START GIVEN PASSAGE
Unfortunately, however, summer is only three months of awesome--three months which I intend to overfill with personal obligations. I will be writing a paper, and working (hopefully more) and trying to churn out some fiction, which I can then fold into amusing origami shapes and send to potential publishers ....

Meanwhile, since it's been so long since I've done any fiction writing, I think I'm going to brush up on my basics again. Besides wanting to watch/read art related stuff, I want to pick up the ever-handy Strunk and White's Elements of Style, and maybe also Browne and King's Self-Editing Your Fiction. Strunk and White is THE guide to writing, whether you're a reporter, biographer, student, or fiction writer. I've read it a handful of times, and it's always helpful to go back to, just to get a reminder of things that may have fallen to the wayside. That said, it's a very general guide, and doesn't give a lot of advice that's immediately useful for fiction. Although the co-author, E. B. White, was the guy who wrote Charlotte's Web, so he knew what he was doing writing this little book.
END GIVEN PASSAGE
START RAW DATA
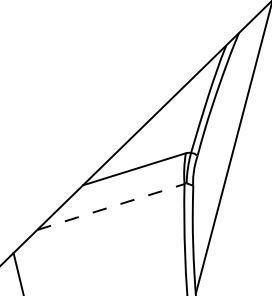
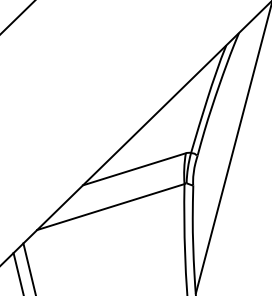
line at (17, 17): none -> present
line at (111, 206): dashed -> solid
line at (29, 267): none -> present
END RAW DATA
TASK REQUIREMENTS:
• A. In the blog post about summer writing plans:
(i) How many months of summer does the writer mention?
(ii) Into what does the writer joke about folding the fiction before sending it to publishers?
(iii) Which co-author of Elements of Style wrote Charlotte's Web?
• B. Resume the blog post about summer writing plans, picking up right after its final sentence.
You won't need the material to answer anything here.

ANSWERS GIVEN:
• A.
(i) Three months.
(ii) Amusing origami shapes.
(iii) E. B. White.

• B.
Browne and King's is more useful if you want actual blow-by-blow assistance with fiction-writing issues. They do a good job of everything from sentence structure to giving tips on how to effectively guide a story. These authors, both fiction editors by profession, know what publishers will and won't accept, and how you can shape your story accordingly.

Maybe I'll also hunt up a couple other editing books, who knows? It's always good to get a new perspective. I've read dozens of such books in my life, and can also recommend Ursula K Le Guin's Steering the Craft, or Stephen King's On Writing (which is half biography but sneakily makes its point about compelling writing in this aspect too...).

For the most part if you read books on editing they'll give you the same dozen or so tips. Maybe spoken in a slightly different way, but this just means that the same issues crop up for authors, editors, and publishers when it comes to What's Good. That said, I wonder if this changes? I mean, Strunk and White is from, like, the '20s or '30s, and Browne and King was published in the (gasp!) '90s. Are they still relevant? Well, judging from the fact that EVERYONE still recommends that you read Strunk and White at least once in your life ... I guess that one is.

On the other hand, I've read editing books by people who don't have the experience, or who you've never heard of, and though they'll give you the same pointers on adjectives and POV, it doesn't feel quite the same coming from some random person who may/may not have the credentials to back it up. It makes me wonder what an Idiot's Guide to Fiction Writing might be like. Hmm, maybe I'll see if the library has a copy of that...

Hey, how did this post turn into an editing advice corner? I think it has to do with the fact that I need to get down to some editing of my own pretty soon. But hey, maybe this could be useful to someone else, too!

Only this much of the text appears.